Позже он гавкал и на бестолковость галок: морозными утрами те прыгали, разогнавшись лапками, на прозрачные ледяные корочки, чтобы проломить их и добыть высмотренную под ними пищу. Что ж они, бестолковые, не вспомнят свой крепкий долбежный клюв? — бесился Бобка. А галки не понимали его; но от лая учтиво приседали, чтобы сразу взлететь, а удостоверив Бобкину цепь, продолжали спокойно хозяйничать: изворачивая головки, косили глазом на оттаявшие крошки и снова разбегались, чтобы тщедушной тяжестью проломить ледок.
Будоражила Бобку и весенняя жизнь Капитона. Еще не стаяли снега, а котовьи глаза его на крупной голове стали озабоченными, отрешенными от повседневных дел и возни с Мальчиком. Сидя на окне веранды или крыльце, он цепко поводил ушами на ближние и дальние шорохи, смекая свои сугубые подробности. Вечерами он исчезал за голым кустарником, а ближе к ночи кричал оттуда горестным чужим голосом — один, в паре или в целой компании, будто его, пару или весь их кошачий скоп истязает жуткий неслыханный зверь. Но чудовищный зверь представлялся Бобке невнятно, лишь одним подшерстным дыбом от раздираемого слуха — потому он не уверился в нем. А прислушавшись к переливчатым воплям и поддержав непрерывно брешущего Мопеда своим озадаченным лаем, он вдруг смутно пересознавал, что вовсе это не от боли воет Капитон, а, что ли, наоборот — от истомы нутряного желания? — а может, уже сладостного достижения…

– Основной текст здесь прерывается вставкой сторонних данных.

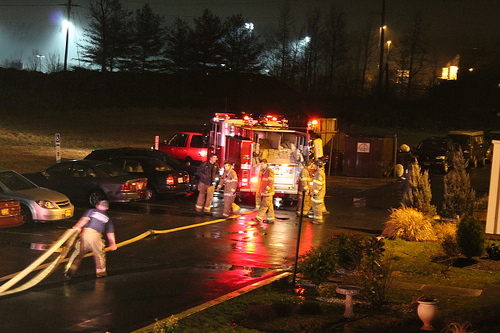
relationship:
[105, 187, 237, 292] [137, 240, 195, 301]
hose on ground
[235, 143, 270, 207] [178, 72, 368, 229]
light on truck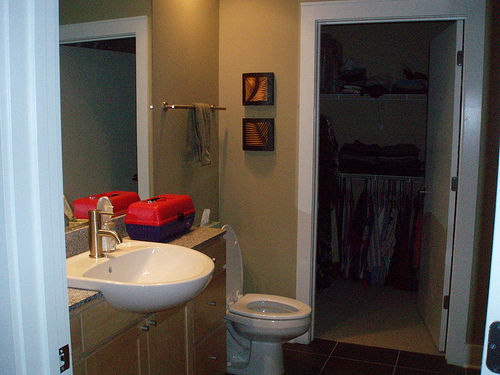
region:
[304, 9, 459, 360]
a walk-in closet is located off the bathroom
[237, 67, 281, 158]
pictures decorate the bathroom wall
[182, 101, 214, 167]
a hand towel hangs from the towel rack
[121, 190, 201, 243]
a red and blue carryall sits next to the sink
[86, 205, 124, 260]
the sink has gold fixtures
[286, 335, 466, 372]
the bathroom floor is set with dark tile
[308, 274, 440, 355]
the closet floor appears to be carpeted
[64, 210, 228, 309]
the counter top is patterned marble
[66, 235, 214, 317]
the sink juts out from the countertop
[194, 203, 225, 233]
a box of tissues sits on top of the toilet tank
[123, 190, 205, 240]
A red and black tool box.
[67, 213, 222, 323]
A white sink.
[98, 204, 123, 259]
A clear bottle of hand soap.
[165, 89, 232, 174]
A towel hanging from the towel rack.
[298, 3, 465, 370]
A white closet door.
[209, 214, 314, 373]
A white toilet in the bathroom.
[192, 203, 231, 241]
A tissue box on the back of the toilet.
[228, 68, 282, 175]
Two pictures on the wall.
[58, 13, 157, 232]
A mirror on the bathroom wall.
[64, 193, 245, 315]
The bathroom counter top.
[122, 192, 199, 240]
Blue and red box on the counter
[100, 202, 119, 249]
Soap bottle next to faucet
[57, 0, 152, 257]
Large mirror behind sink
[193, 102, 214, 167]
Gray towel above the toilet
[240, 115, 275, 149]
Small decor near the gray towel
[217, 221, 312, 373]
White toilet near white door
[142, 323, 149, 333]
Small knob below white sink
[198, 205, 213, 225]
White tissue paper below gray towel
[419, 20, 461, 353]
White door is opened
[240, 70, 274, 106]
Small decor above small decor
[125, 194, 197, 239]
a red and blue tackle box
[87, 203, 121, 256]
a gold sink faucet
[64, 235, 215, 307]
a white ceramic sink bowl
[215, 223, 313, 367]
toilet with lid up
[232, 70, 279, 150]
two framed feathers on wall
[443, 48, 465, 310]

От криков Бобка сам волновался, темная неизвестность кошачьей жизни манила его; хотелось тут же разобраться и пресечь ее нагло вопящую самостоятельность. Когда же вопли слышались рядом, у забора, да истошно натягивались и резко вдруг обрывались и Бобка различал бега, жгучее фырканье, суетливый Капитонов подвыв — он ревновал к этой жизни, сам чуял в себе ползущую истому, хотел, освободясь с цепи, найти ей утоление. Но тут Бобке чудился грохочущий сдвиг вагонов, звонкие замасленные колеса, и оголенно вдруг ощущалась забытая за зиму культя. Тогда он зло, остервенело гавкал от путаницы своих ощущений, чтобы только покрыть лаем кошачьи страсти.
После ночи кусты просвечивались солнцем, ничего завлекательного там не было, лишь остатки шершавого снега. Являлся, как ни в чем не бывало, Капитон, изнуренной походкой, лишь слегка отряхивая лапки; хотя глаза его дышали зрачками, темным отмщением и запасом неутоленности. На веранде кот вспрыгивал на стул, под ласковую ладонь хозяев, сразу же под ней замурлыкивал, урча все громче, распущенней, до хрипа — как мясорубка, задавленная мясом, — и тут же с утомленным шкварчаньем смежал, будто гасил, свои крапчатые глаза. Потом он просыпался, до изнеможения, расстилаясь, потягивался, с подволакиванием задних лапок, вспоминал про еду, тут же требовал ее, а съевши кус мяса и залакав его молоком, становился медлительным, вялым и, угнездясь на уютной вмятине круглого стула, снова засыпал, причем голову разворачивал ушами вниз, чтобы подмять их и не отвлекаться дневными звуками.